Últimos tragos.
En algún momento tenía que pasar: una comedia alemana cuyo objeto es el mundo del cine. No es seguro que Doris Dörrie lo hubiera hecho mejor. Whisky con vodka empieza con las espaldas de Otto, un actor borrachín al que hacen participar en una película de pequeña producción a raíz de su histórica capacidad de convocatoria con el gran público. Esas espaldas, que la cámara sigue desde que el hombre se levanta del asiento donde lo están maquillando hasta el set en el que lo esperan sus compañeros, dejan adivinar una dignidad vencida, el caso patético de un ser que apenas atina a resistir mientras el mundo se le vuelve irremediablemente ajeno. Como no se sabe a ciencia cierta si el comportamiento errático de Otto les permitirá llevar a buen término la película, los encargados de la producción tienen la idea de una duplicación salvadora: se harán las escenas con el veterano actor como protagonista pero también, de forma inmediata, se filmarán las mismas escenas con otro actor contratado a último momento, un “doble” convenientemente sobrio por si las moscas. Si Otto no queda muy contento con la situación, tampoco Arno, el sustituto, un actor de teatro independiente que acepta en principio el trato por admiración hacia Otto. Pero Whisky con vodka está interesada en otros asuntos.
El director Andreas Dresen juega al cine dentro del cine y le sale algo que no es una interrogación ni una elegía, aunque al final se encuentre más cerca de esto último que de otra cosa. Los arreglos musicales de jazz de big band con los que empieza cada una de las secuencias de la película marcan la inflexión de sensual abandono que la recorre: lo que se filma es una película “de época”, con chicas onda flappers y un argumento de enredos ligeramente libertino ambientado en tiempos de vacaciones en algún balneario europeo. El presente del rodaje de esa película resulta ser, en cambio, un conjunto desolado de trailers estacionados bajo cielos grises y en el que, de algún modo, parece reproducirse aquella trama de amoríos como en un espejo calladamente desesperado de la ficción.

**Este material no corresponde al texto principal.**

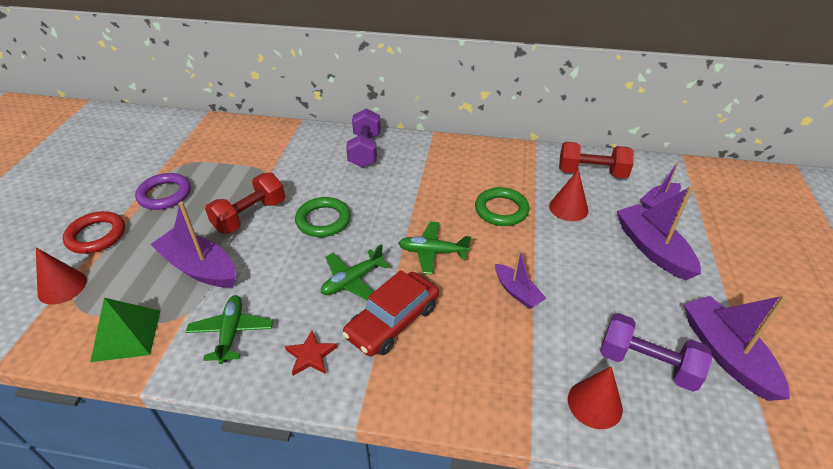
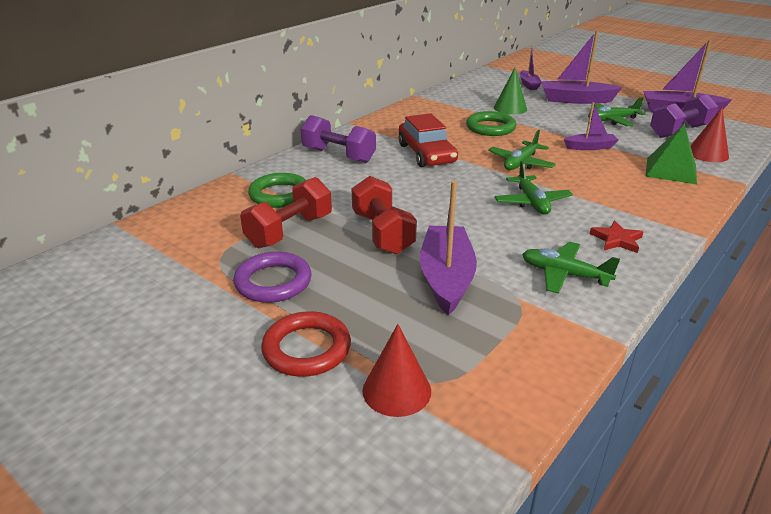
camera: 60 degrees left, 10 degrees down
(126, 335) = (528, 343): green pyramid -> green pyramid (671, 170)
(199, 268) = (446, 278): purple boat -> purple boat turned 120 degrees clockwise
(323, 220) = (431, 197): green ring -> green ring (280, 195)
(392, 321) = (594, 197): red car -> red car (426, 154)
(568, 208) = (510, 108): red cone -> green cone
(591, 173) = (476, 91): red dumbbell -> red dumbbell (289, 231)
(619, 294) = (612, 120): none -> green plane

Como un artesano al que a veces le gana la astucia, el director dispone dosis homeopáticas de un humor lunar al tiempo que su película acierta al orillar –algo mecánicamente, ahí está su límite– la melancolía esencial que afecta a la “familia del cine”. Es que el cine sirve para fijar fragmentos de tiempo pero, ¿quién se acuerda, parece decir la película, del sentimiento terrible de esas criaturas que se quedan vacías después de la filmación, aquellas sobre cuyas siluetas no se opera el efecto reparador de la sustracción al paso, precisamente, del tiempo? Al final, solo quedan las fotos de conjunto sacadas de compromiso y el calor pasajero de los abrazos de rigor que se intercambian a modo de despedida. Whisky con vodka asume la tarea de cartografiar ese vacío como si fuera la primera vez y produce, entre tragos, cigarrillos y encamadas furtivas, la secreta ilusión de haberse acercado a su objetivo.